Pickupapenguinnnn · 12/04/2020 22:29

Either he wants one or he doesn't. You can leave and meet someone else to have a baby with or you stay and get past this and accept it's not meant to be.

CodenameVillanelle · 12/04/2020 22:32

You just need to deal with it. You aren't having another baby with him. He's older, he's got three children, he doesn't want to do it again and he's had the snip. These were risks you took when you got together with an older man who already had grown up DC.
Count your blessings and learn acceptance. It will help you be happy in life instead of miserable and angry.

TheMotherofAllDilemmas · 12/04/2020 22:39

If I had to choose between keeping one child and a decent husband or sending the relationship to the bin in order to have another kid, my head would say “keep the husband”, my hormones “have another baby, WHATEVER it takes”.

Listen to your head, the hormones don’t care what’s best for you and your family.

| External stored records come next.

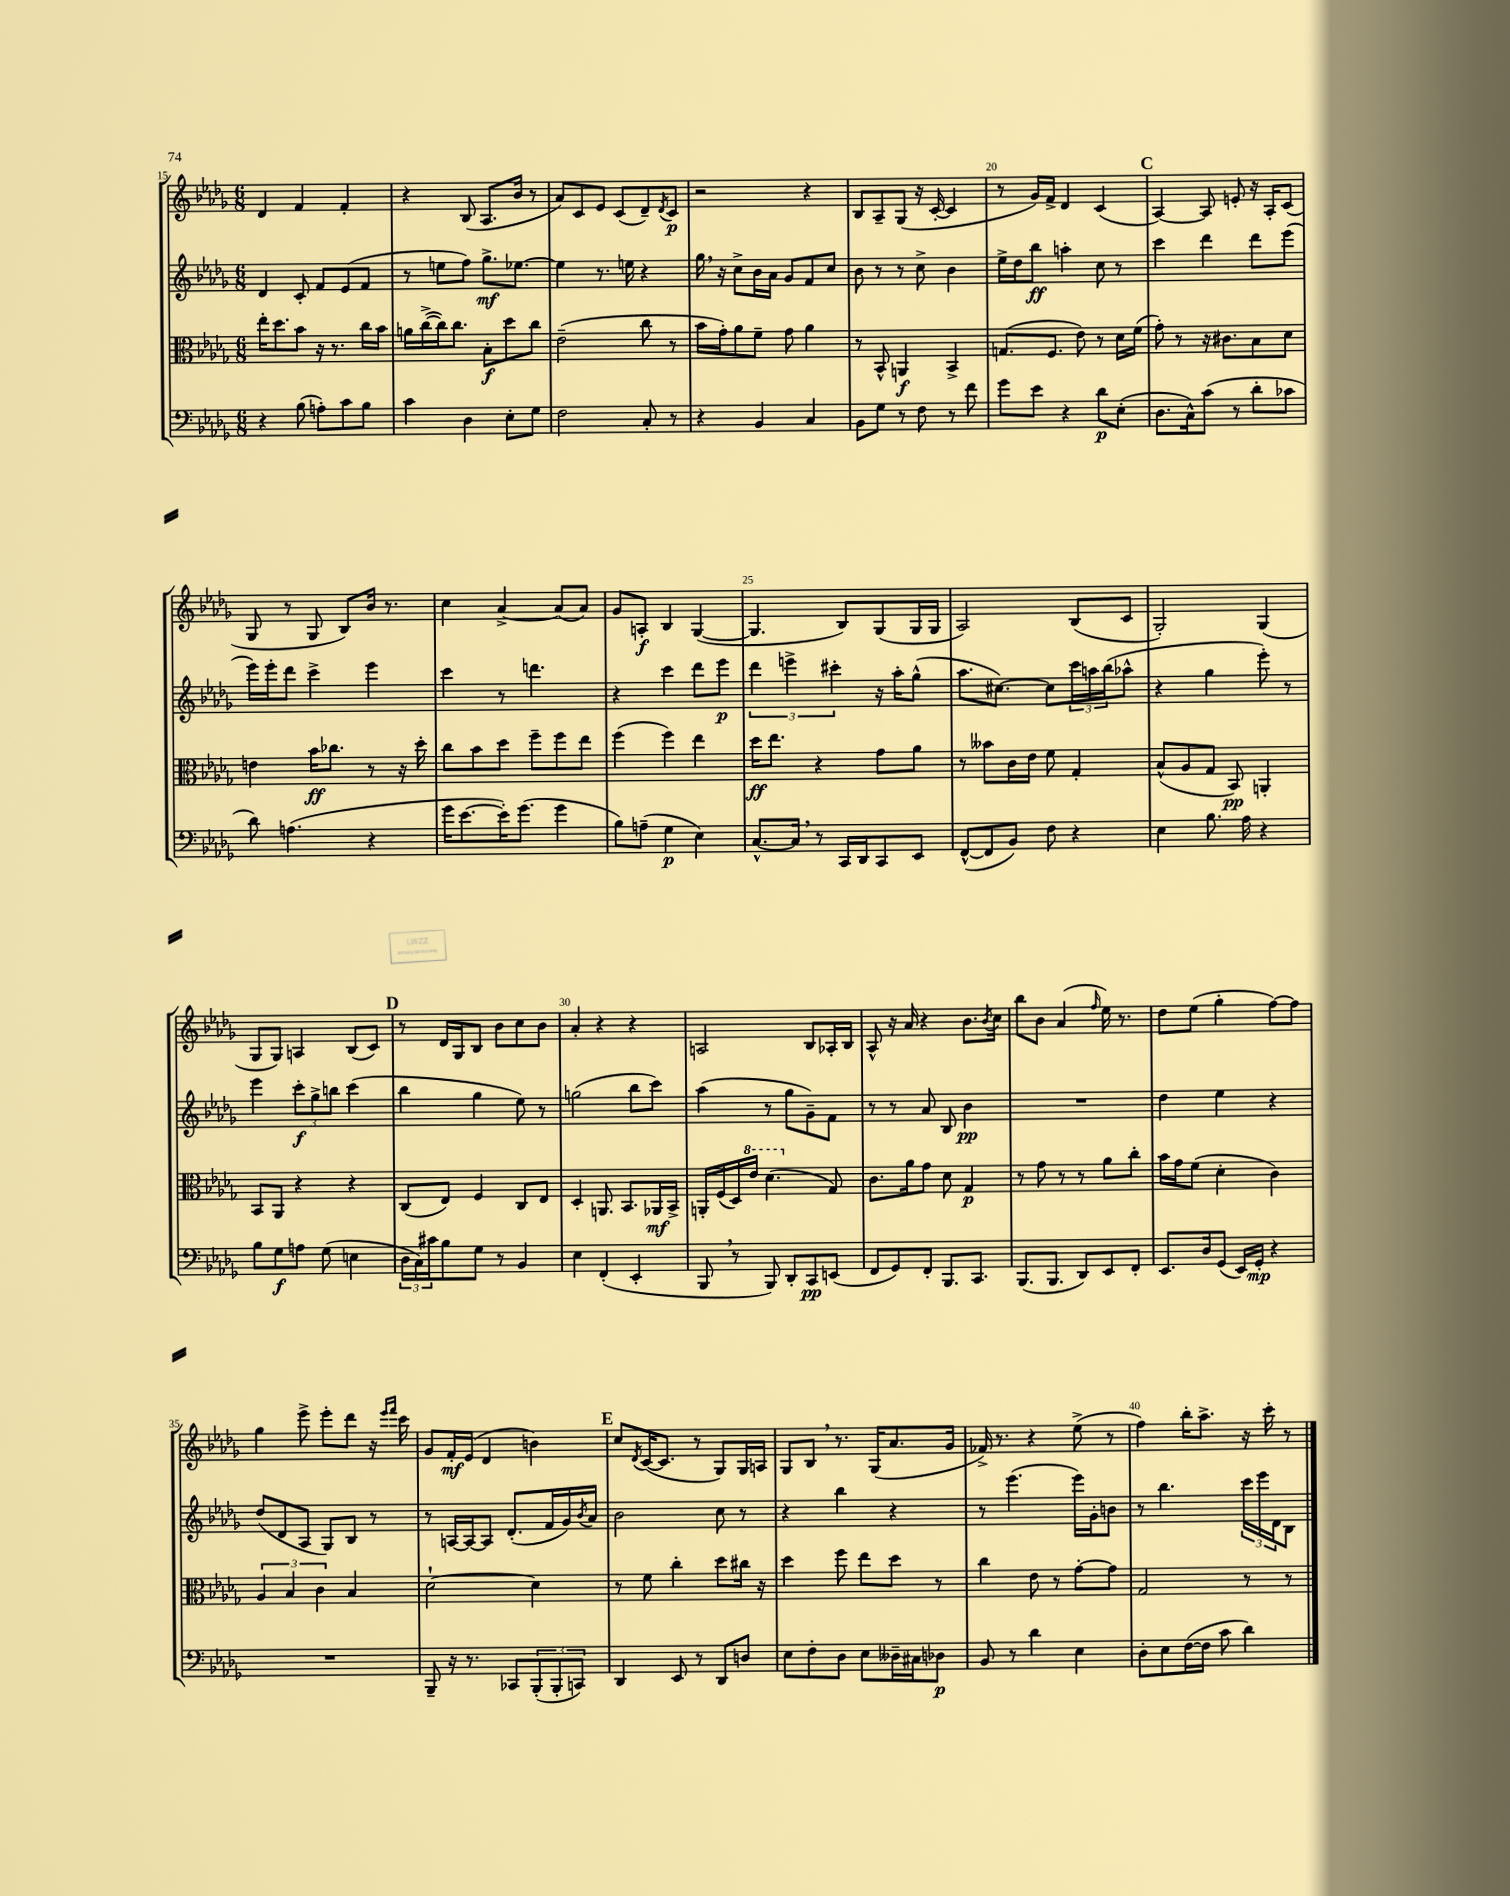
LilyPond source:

<<
\new StaffGroup <<
\new Staff = "s0" {
    \clef treble \key des \major \numericTimeSignature \time 6/8
    des'4 f'4 f'4-. |
    r4 bes8( aes8. bes'16 r8 |
    aes'8) c'8 ees'8 c'8( des'8--) \acciaccatura { des'8 } c'8\p |
    r2 r4 |
    bes8 aes8-- ges8( r16 c'16~-. c'4 |
    r8 ges'16) f'16-> des'4 c'4( |
    \mark \markup { \bold "C" } aes4~) aes8 e'8-. r16 aes16-. c'8( |
    ges8 r8 ges8 bes8) bes'16 r8. |
    c''4 aes'4~-> aes'8( aes'8) |
    ges'8 a8-.\f bes4 ges4~( |
    ges4. bes8) ges8( ges16 ges16 |
    aes2) bes8( c'8 |
    ges2-.) ges4( |
    ges8 ges8) a4 bes8( c'8) |
    \mark \markup { \bold "D" } r8 des'16 ges16 bes8 bes'8 c''8 bes'8 |
    aes'4-. r4 r4 |
    a2 bes8 aes16-. bes16 |
    aes8-^ r16 aes'16 r4 bes'8. \acciaccatura { bes'8 } c''16 |
    bes''8 bes'8 aes'4( \grace { f''16 } ees''16) r8. |
    des''8 ees''8( ges''4-. f''8~) f''8 |
    ges''4 ees'''8-> ees'''8-. des'''8 r16 \grace { ees'''16 f'''16 } c'''16 |
    ges'8 f'16-.\mf ees'16( des'4 b'4) |
    \mark \markup { \bold "E" } c''8 \acciaccatura { des'8 } c'16~( c'8. r8 ges8) ges16 a16 |
    ges8 bes8 \breathe r8. ges16( aes'8. ges'16 |
    fes'16->) r8. r4 ees''8->( r8 |
    f''4) bes''16-. aes''8.-> r16 c'''16-. r8 \bar "|." |
}
\new Staff = "s1" {
    \clef treble \key des \major \numericTimeSignature \time 6/8
    des'4 c'8-. f'8 ees'8( f'8 |
    r8 e''8 f''8) ges''8.->\mf ees''8.~ |
    ees''4 r8. e''16 r4 |
    ges''16 \breathe r16 c''8-> bes'16 aes'16 ges'8 f'8 c''8 |
    bes'8 r8 r8 c''8-> bes'4 |
    ees''16-> des''16 bes''8\ff a''4-. c''8 r8 |
    \mark \markup { \bold "C" } c'''4 des'''4 des'''8 ees'''8( |
    ees'''16) ees'''16-. des'''8 c'''4-> ees'''4 |
    c'''4 r8 d'''4. |
    r4 c'''4 des'''8 ees'''8\p |
    \tuplet 3/2 { des'''4 e'''4-> cis'''4-. } r16 aes''16-. ges''8-^( |
    aes''8. cis''8.~) cis''8 \tuplet 3/2 { c'''16 a''16 bes''16( } aes''8-^ |
    r4 ges''4 ees'''8-.) r8 |
    ees'''4 \tuplet 3/2 { c'''8-.\f ges''8-> b''8 } c'''4( |
    \mark \markup { \bold "D" } bes''4 ges''4 ees''8) r8 |
    g''2( bes''8 c'''8) |
    aes''4( r8 ges''8 ges'8--) f'8 |
    r8 r8 aes'8 bes8 bes'4\pp |
    R2. |
    des''4 ees''4 r4 |
    des''8( des'8 aes8 ges8) bes8 r8 |
    r8 a16~ a16~ a8 des'8.-.( f'16 ges'16) \acciaccatura { bes'8 } aes'16 |
    \mark \markup { \bold "E" } bes'2 c''8 r8 |
    r4 bes''4 r4 |
    r8 ees'''4.( ees'''16) ges'16-. b'8 |
    r8 bes''4. \tuplet 3/2 { c'''16 ees'''16 des'16 } bes8 \bar "|." |
}
\new Staff = "s2" {
    \clef alto \key des \major \numericTimeSignature \time 6/8
    ees''16-. des''8. bes'8 r16 r8. c''16 bes'16 |
    a'16 c''16~->( c''16) c''8. bes8-.\f des''8 c''8 |
    ees'2--( c''8 r8 |
    bes'16 ges'16-.) aes'8 f'8-- ges'8 aes'4 |
    r8 bes,8-^ a,4\f bes,4-> |
    g8.( f8. ees'8) r8 des'16 f'16( |
    \mark \markup { \bold "C" } ges'8-.) r8 r16 cis'8. bes8 des'8 |
    e'4 bes'16\ff ces''8. r8 r16 des''16-. |
    c''8 bes'8 des''8 f''8-- f''8 ees''8 |
    f''4( f''4) ees''4 |
    des''16\ff ees''8. r4 ges'8 aes'8 |
    r8 beses'8 c'16 ees'16 f'8 ges4-. |
    bes8-^( aes8 ges8 bes,8\pp) a,4-. |
    bes,8 aes,8 r4 r4 |
    \mark \markup { \bold "D" } c8( ees8) f4 c8 ees8 |
    des4-. a,8. bes,8. aes,16\mf bes,16-> |
    a,16-. f16( des16) \ottava #1 ees''16 des''4.( \ottava #0 ges8) |
    c'8. aes'16 ges'8 des'8 ges4\p |
    r8 ges'8 r8 r8 aes'8 c''8-. |
    bes'16 ges'16 f'8( des'4-. c'4) |
    \tuplet 3/2 { aes4 bes4 c'4 } bes4 |
    des'2~-! des'4 |
    \mark \markup { \bold "E" } r8 f'8 c''4-. des''8 cis''16 r16 |
    des''4 f''8 ees''8 des''8 r8 |
    c''4 ees'8 r8 ges'8~-. ges'8 |
    ges2 r8 r8 \bar "|." |
}
\new Staff = "s3" {
    \clef bass \key des \major \numericTimeSignature \time 6/8
    r4 bes8( a8-.) c'8 bes8 |
    c'4 des4 ees8-. ges8 |
    f2 c8-. r8 |
    r4 bes,4 c4 |
    bes,8 ges8 r8 f8 r8 f'8 |
    ges'8 ees'8 r4 des'8\p ees8-.( |
    \mark \markup { \bold "C" } des8. c16-^) c'8( r8 des'8-. ces'8 |
    des'8) a4.( r4 |
    ges'16 ees'8.~ ees'16-.) ges'8.( ges'4 |
    bes8) a8--( ges4\p ees4) |
    c8.~-^ c16 \breathe r8 c,16 des,16 c,8 ees,8 |
    f,8~-^( f,8 bes,8) f8 r4 |
    ees4 bes8. aes16 r4 |
    bes8 ges8\f a8 ges8( e4 |
    \mark \markup { \bold "D" } \tuplet 3/2 { des16 c16) cis'16 } bes8 ges8 r8 bes,4 |
    ees4 f,4-.( ees,4-. |
    bes,,8 \breathe r8 bes,,8) des,8-. c,8\pp e,8( |
    f,8 ges,8) f,8-. bes,,8. c,8. |
    bes,,8.( bes,,8. des,8) ees,8 f,8-. |
    ees,8. des16 ges,8( ees,16) ges,16-.\mp r4 |
    R2. |
    bes,,8-- r16 r8. ces,8 \tuplet 3/2 { bes,,8-.( bes,,8-. c,8) } |
    \mark \markup { \bold "E" } des,4 ees,8 r8 des,8 d8 |
    ees8 f8-. des8 ees8 deses16-- cis16 des8\p |
    bes,8 r8 des'4 ees4 |
    des8-. ees8 f16~( f16 c'8 des'4) \bar "|." |
}
>>
>>
\layout { \context { \Score currentBarNumber = #15 \override BarNumber.break-visibility = ##(#f #t #t) barNumberVisibility = #(every-nth-bar-number-visible 5) } }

NorthernLass75 · 12/04/2020 22:43

I am...kicking myself for allowing him to go through with this procedure

Hmm

What do you mean by “allow him”?

If your husband took such a drastic step as to permanently render himself infertile to avoid having more children, I think you have to accept that he really doesn’t want more children.

PermanentTemporary · 12/04/2020 23:07

I think you've had quite a turbulent decade. Have you had marriage counselling at any point? If he were into the idea, I would try some couples counselling if you can (probably available online). But don't assume that you will end up with a solution from it. It might help you communicate better though.

soannya · 13/04/2020 01:02

How old are you OP?

category12 · 13/04/2020 08:57

Do you still love your dh and want to continue the marriage? It's a long time for things to be "rocky". Maybe splitting up would be a good thing?

You're not going to have another child with him. (I think it was quite cruel for him to do the last chance saloon thing to you post-vasectomy.) So you have a choice to stay and accept, or leave and see what happens.